◆ Tasks and exercises
**1)** Copy the passage of the LiDAR pipeline overview between "- GROUND LEVELLING" and "(one per frame).", inclusive, without any change.
**2)** Extend the LiDAR mapping pipeline overview onward from its final sentence.

PIPELINE OVERVIEW
This file implements a full offline 3D cartography pipeline that turns a folder of raw LiDAR frames (PCD files + optional JSON sidecars) into a single geo-referenced point cloud map saved as a LAS file.
The pipeline runs in five sequential stages, orchestrated by runPipeline():
- VALIDATION & LOADING (validateInputs, loadFrames) PCD files are discovered, sorted by embedded numeric ID, loaded into PCL clouds, and downsampled with a voxel grid filter. Matching JSON sidecar files supply per-frame metadata (frame_id, timestamp). Both the raw cloud (for the final merge) and the downsampled cloud (for registration) are retained in memory.
- GROUND LEVELLING + INITIAL ODOMETRY (computeInitialOdometry) a. Ground levelling: RANSAC plane fitting on the first frame detects the ground plane normal. A quaternion rotation aligning that normal to the world Z axis is stored as groundLevellingR0 and applied to the final merged cloud so the map is upright regardless of sensor tilt. b. Scan-to-Map GICP: frames are registered incrementally. Each new frame is aligned against a sliding local map window using FastVGICP (a voxelized, multi-threaded variant of Generalized ICP). Alignments that exceed RMSE or angular-distance thresholds are rejected and the previous pose is used as a fallback, preventing error propagation. The output is a vector of world-frame 4×4 pose matrices (one per frame).

◆ Records
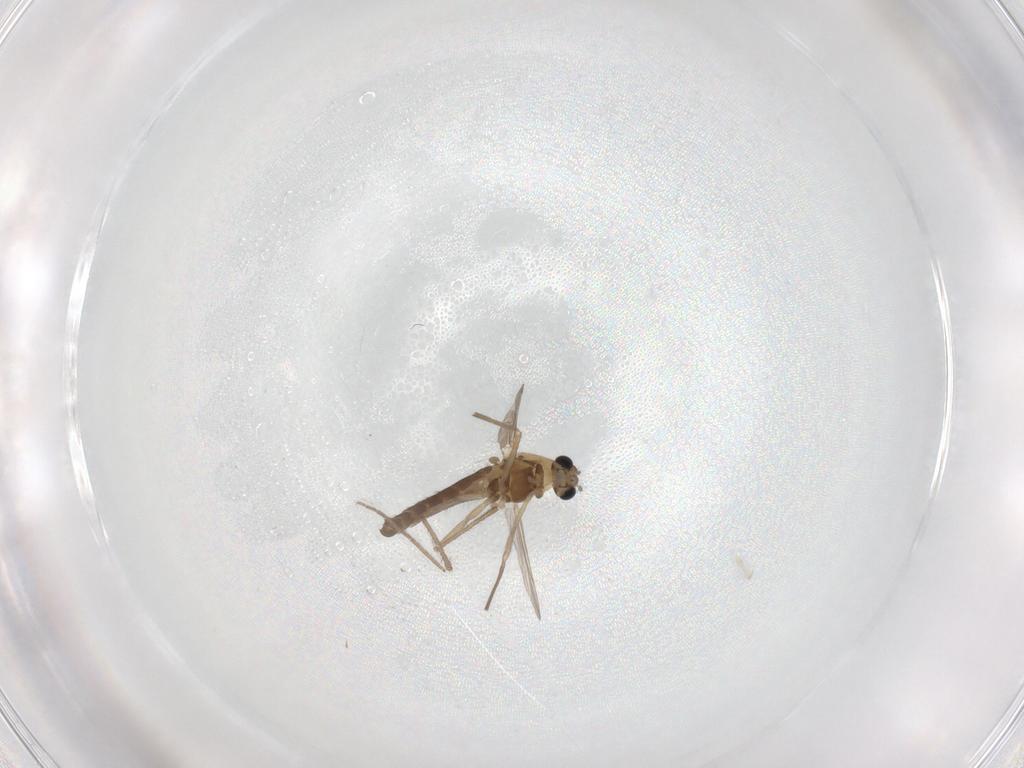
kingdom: Animalia
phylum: Arthropoda
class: Insecta
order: Diptera
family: Chironomidae
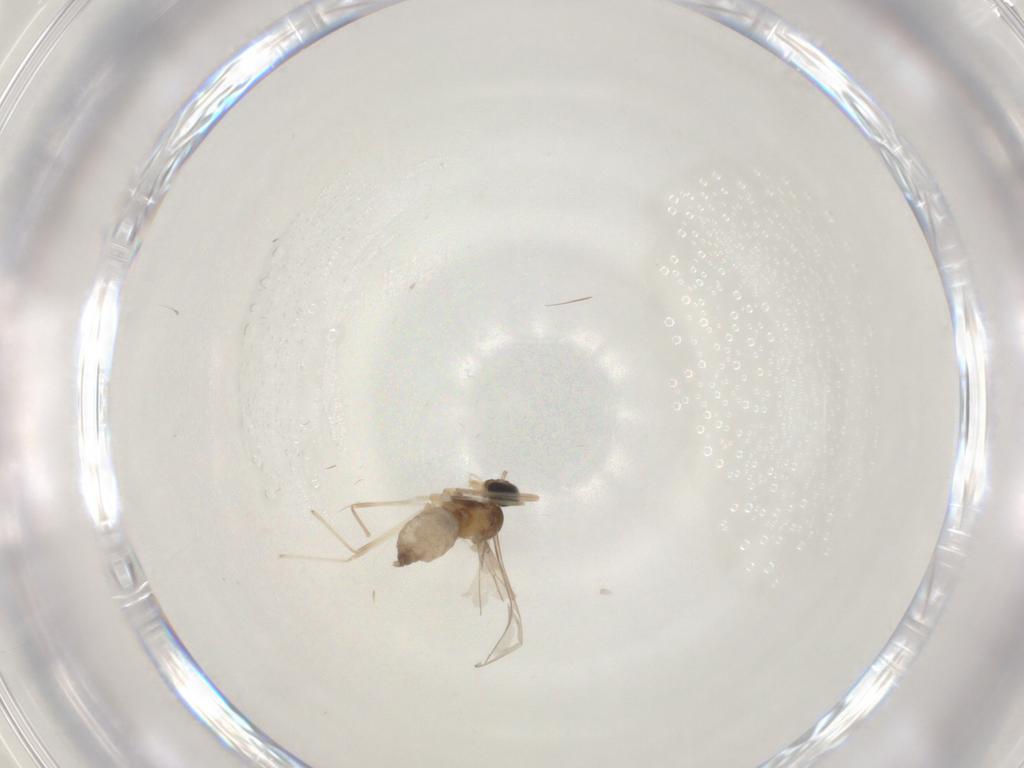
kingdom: Animalia
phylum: Arthropoda
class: Insecta
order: Diptera
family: Cecidomyiidae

◆ Results of the tasks
**1)**
- GROUND LEVELLING + INITIAL ODOMETRY (computeInitialOdometry) a. Ground levelling: RANSAC plane fitting on the first frame detects the ground plane normal. A quaternion rotation aligning that normal to the world Z axis is stored as groundLevellingR0 and applied to the final merged cloud so the map is upright regardless of sensor tilt. b. Scan-to-Map GICP: frames are registered incrementally. Each new frame is aligned against a sliding local map window using FastVGICP (a voxelized, multi-threaded variant of Generalized ICP). Alignments that exceed RMSE or angular-distance thresholds are rejected and the previous pose is used as a fallback, preventing error propagation. The output is a vector of world-frame 4×4 pose matrices (one per frame).

**2)**
- LOOP CLOSURE & ELCH GRAPH OPTIMIZATION (buildAndOptimizeElchGraph) A KD-tree on the pose translations finds frame pairs that are spatially close but temporally distant (loop closure candidates). Each candidate pair is verified with an additional GICP alignment; accepted pairs are fed into PCL's ELCH (Explicit Loop Closing Heuristic) optimizer, which distributes the accumulated drift correction across the entire pose graph. The correction for each frame is extracted from the ELCH graph via SVD. A consecutive-RMSE quality gate reverts the optimization if ELCH degraded alignment by more than 10% compared to the initial odometry.
- MAP MERGING & DYNAMIC OBJECT FILTERING (mergeAndFilter) Raw (non-downsampled) frames are transformed into world space using the optimized poses and merged. A voxel occupancy counter identifies dynamic objects: a voxel observed in fewer than minFrameObservations distinct frames is classified as transient (pedestrian, vehicle) and discarded. The surviving cloud is then voxel-downsampled to finalVoxelLeafSize and the ground-levelling rotation is applied.
- EXPORT (saveToXXX) The final point cloud is written. XYZ coordinates are stored as millimetre-precision integers (scale 0.001, offset 0.0), and intensity is preserved.